Samsung's new Galaxy S 4: iPhone assassin or Android also-ran?
Software distinguishes 'a life companion for richer, simpler life'
Now, about that software...
The handset's main camera has received an upgrade from that of its predecessor as well, with a bump up to 13 megapixels from the 8 megapixels of the S III. The new camera's capabilities lead us to the software features that Samsung's head of IT and mobile communications, J.K. Shin, assured his audience will make the S 4 "a companion that helps us experience life to the fullest; a life companion for richer, simpler life."
Hype aside, Samsung's camera-support software does offer a few interesting features. For one, a new Dual Camera function enables you to shoot video or stills using the front-facing 2-megapixel camera and the main camera simultaneously, and to switch between them at will. Similarly, the Dual Video Call capability allows you to use both cameras while making a video call – the person with whom you are videoconferencing can see both you and what you're looking at.
The camera's software includes a dozen different image-manipulation modes, including the ability to blend multiple images into a single time-lapse Drama Shot – nice if you're working on your golf swing – and an Eraser ability to selectively and automagically edit people out of images.
"So theoretically, if I were taking a picture of my wife and her mother entered the shot, I could get rid of her?" one presenter asked another. When told that he could, he snarked, "But I can only erase her from the picture, not from my house, right?"
That's the cymbal-crash level of humor that peppered the evening's event.
Just a small, intimate gathering among close friends
The camera and image-management software also allows you to create and share albums on the fly, or allow them to be automatically created by timeline, event, or geo-tags, and to order hard-copy albums through Samsung's partnership with Blurb.
Sharing was also emphasized in a demo of the "new and improved Group Play feature" that lets users of up to eight Galaxy S 4s share music, photos, documents, game-play, and the like from phone to phone without a Wi-Fi or cellular network connection. The Share Music part of Group Play even lets you distribute surround sound speaker-by-speaker among five phones – the subwoofer signal of 5.1 surround sound, presumably, would be patently absurd to attempt to play on a Galaxy S 4.
One other audio-centric feature of the S 4's software: if you have an internet connection, Wi-Fi or cellular, S Translator will provide a near-instananeous translation of what you speak or type into the phone, and will then translate the response of the person with whom you're conversing into your language. Both text-to-speech and speech-to-text are supported, and S Translator understands nine languages – "ten if you include American English and English with a British accent" – including French, German, Italian, Latin American Spanish, Chinese, Japanese, Korean, and Brazilian Portugese.

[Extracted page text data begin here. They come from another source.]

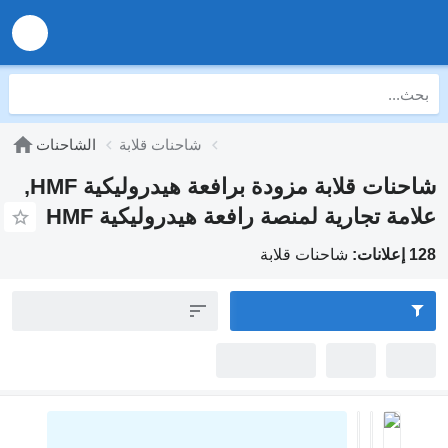
شاحنات قلابة
الشاحنات
شاحنات قلابة مزودة برافعة هيدروليكية HMF,
مة تجارية لمنصة رافعة هيدروليكية HMF
:
شاحنات قلابة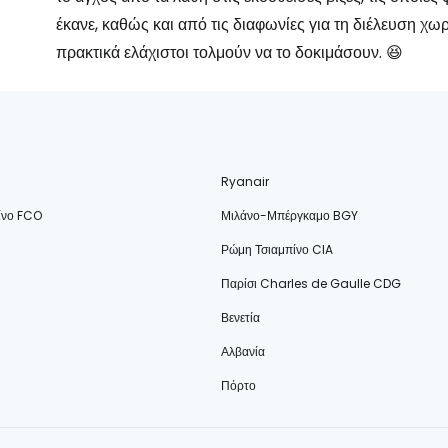
έκανε, καθώς και από τις διαφωνίες για τη διέλευση χωρ
πρακτικά ελάχιστοι τολμούν να το δοκιμάσουν. 😆
Ryanair
ίνο FCO
Μιλάνο-Μπέργκαμο BGY
Ρώμη Τσιαμπίνο CIA
Παρίσι Charles de Gaulle CDG
Βενετία
Αλβανία
Πόρτο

A related technology, Samsung Optical Reader, will scan a document and provide a translation. Or, for that matter, it can merely read the document itself and turn it into text for messaging and the like.
As The Reg reported last week, the Galaxy S 4 will also allow you to scroll pages by flcking your eyes down the display – Samsung Smart Scroll – and can pause videos when you look away – Samsung Smart Pause. When reading, you can choose to simply tilt your Galaxy S 4 to turn a page.

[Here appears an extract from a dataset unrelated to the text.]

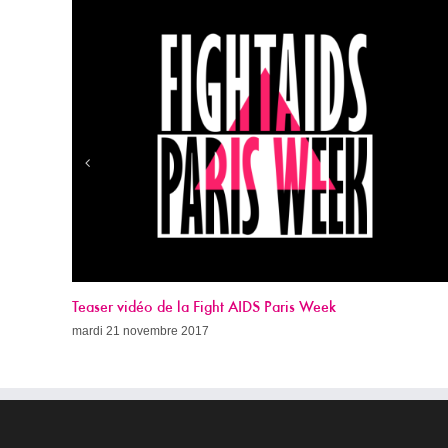
Week
Appel à dons 2017
dimanche 19 novembre 2017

There's also proximity-induced Air View previewing of emails, images, and the like so that you don't have to actually touch the display, you merely need to wave at it. Air Gesture that lets you change music tracks, scroll text, or answer the phone by waving your hand – although exactly at what distance wasn't made clear.
All these features – plus Samsung Knox dual-identity B2B security, in-car–specific features, a pile o' accessories, health-monitoring doodads, IR remote capabilities, and more – demoed well, but long experience has taught us that demos are not to be taken as gospel. No new capability, however, inarguably catapulted the Galaxy S 4 over other top-end Android-based phones such as the HTC One, Google Nexus 4, or whatever phone you've chosen to grace your pocket or purse.
But a more interesting question in terms of the market-share wars is whether the Galaxy S 4 will enable Samsung to coax a hefty herd of users out of the iPhone 5's walled garden after it begins to ship in late April. The Reg's answer to that billion-dollar question is a firm, unequivocal, "It depends."
Sorry, but that's as unambiguous as we can honestly be today.